Минни — черт бы побрал ее старческую проницательность! — безошибочно угадала все. И он был бессилен убежать, хотя крохотная частица его существа очень этого хотела.
Он должен сделать это.
Подняв голову, он глубоко, да так, что встопорщились лацканы сюртука, вздохнул:
— Пойдем к огню.
Обняв Пейшенс и отметив, как свободно скользит по обнаженной коже тонкий батист, он подвел ее к камину. С естественностью, тронувшей Вейна до глубины души, она повернулась к нему, положила руки ему на плечи и подставила ему губы. Он не задумываясь приник к ним, но заставил себя отстраниться и, разомкнув объятия, взял ее за талию, стараясь не обращать Внимания на нежность и податливость ее плоти.
— Пейшенс…
— Ш-ш-ш. — Пейшенс приподнялась на цыпочки и поцеловала его. Вейн утонул в этом поцелуе, мысленно ругая себя. Он чувствовал, что его вожжи неуклонно ветшают. А его демоны усмехаются. И предвкушают.
Вейн предпринял еще одну попытку, прошептав:
— Мне нужно ска…
Пейшенс заставила его замолчать тем же чрезвычайно эффективным способом.
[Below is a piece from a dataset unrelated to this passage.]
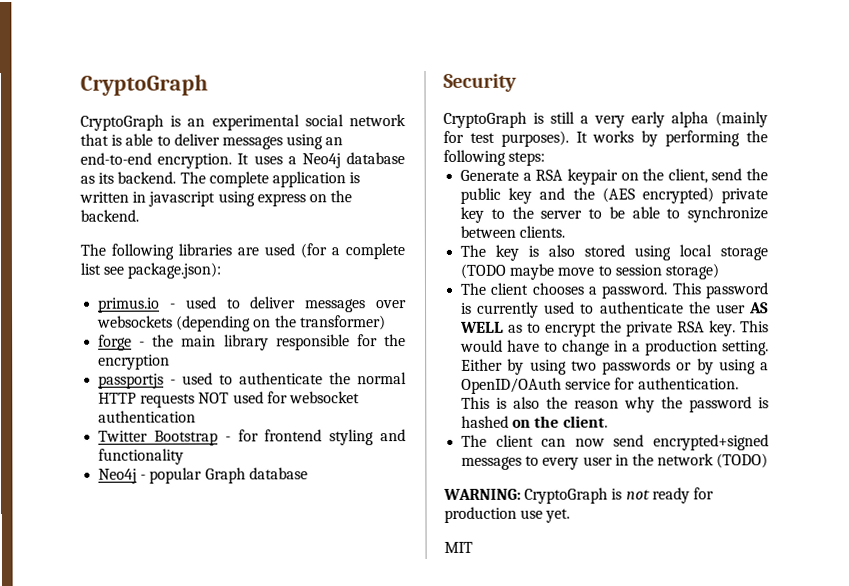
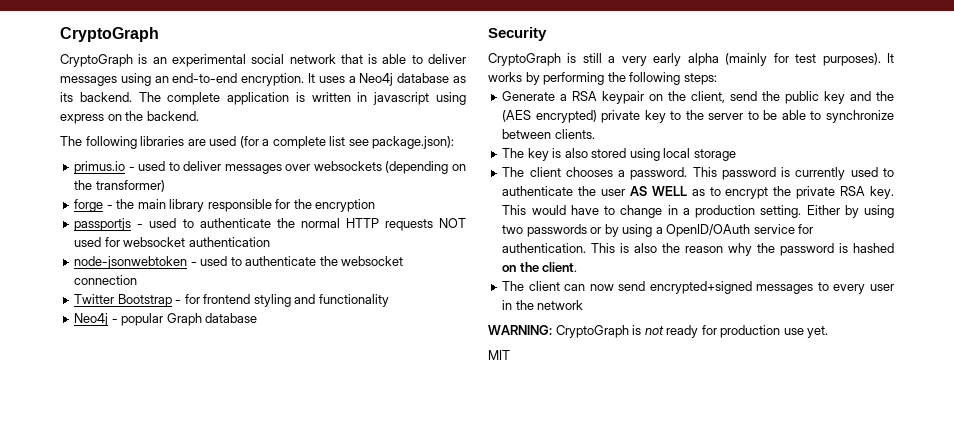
(197, 416) none -> [74,256,404,269] [74,275,138,285] // node-jsonwebtoken - used to authenticate the websocket connection
[460,263,719,280] (TODO maybe move to session storage) -> (736, 155) none
[716,453,769,469] (TODO) -> (584, 305) none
Вернее, более эффективным, потому что прижала руку к, бугру, набухшему у него в паху.
У него перехватило дыхание, и он с дался. Бессмысленно продолжать борьбу — он уже забыл то, что хотел сказать. И страстно прижал ее к себе. Ее губы приоткрылись, язык уверенно скользнул ему в рот. Он принял приглашение и начал насыщаться. С жадностью.
Пейшенс не интересовали слова. Она хотела слушать вздохи, стоны, вскрики, но не слова.
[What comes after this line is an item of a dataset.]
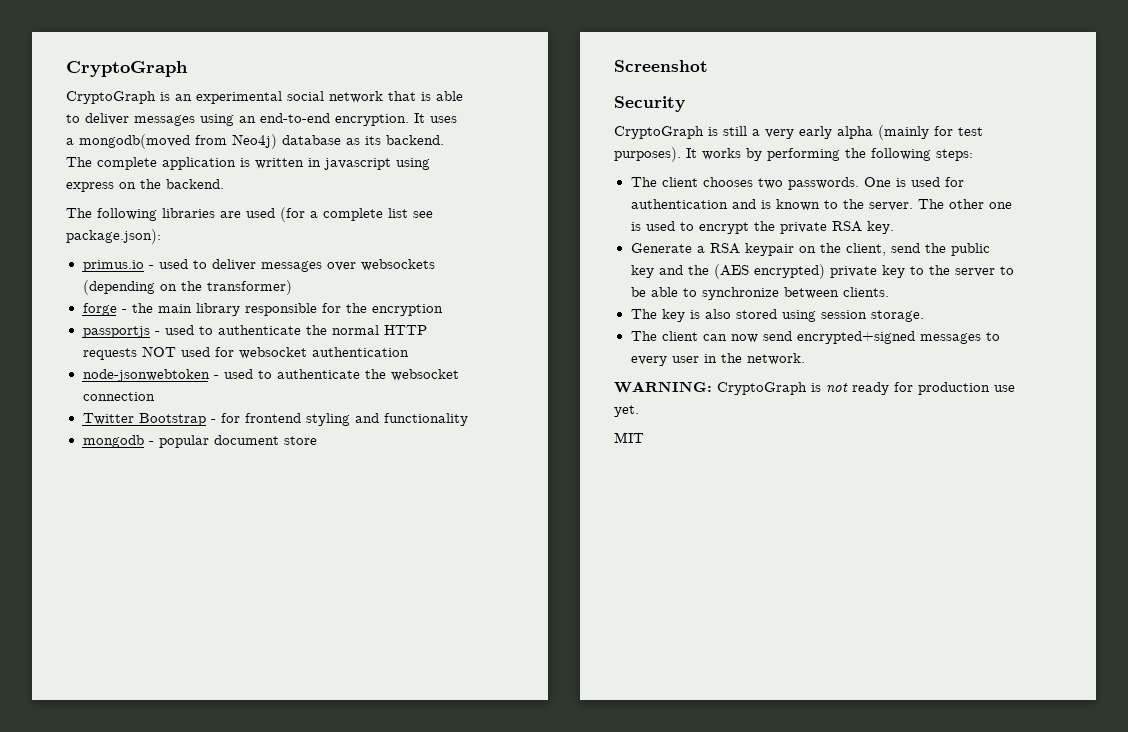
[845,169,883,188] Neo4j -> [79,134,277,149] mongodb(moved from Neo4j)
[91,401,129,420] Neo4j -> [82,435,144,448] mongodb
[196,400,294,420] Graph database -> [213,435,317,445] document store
Она не нуждалась в том, чтобы он объяснял свое появление здесь, рассказал, почему она так нужна ему. Она и так знала причины. Она видела их в его глазах, сверкавших серебром, на его лице. Она не желала слушать объяснения и рисковать этим серебристым мерцанием, которое может потускнеть от слов. Слова разрушат величие момента, лишат ее блаженства.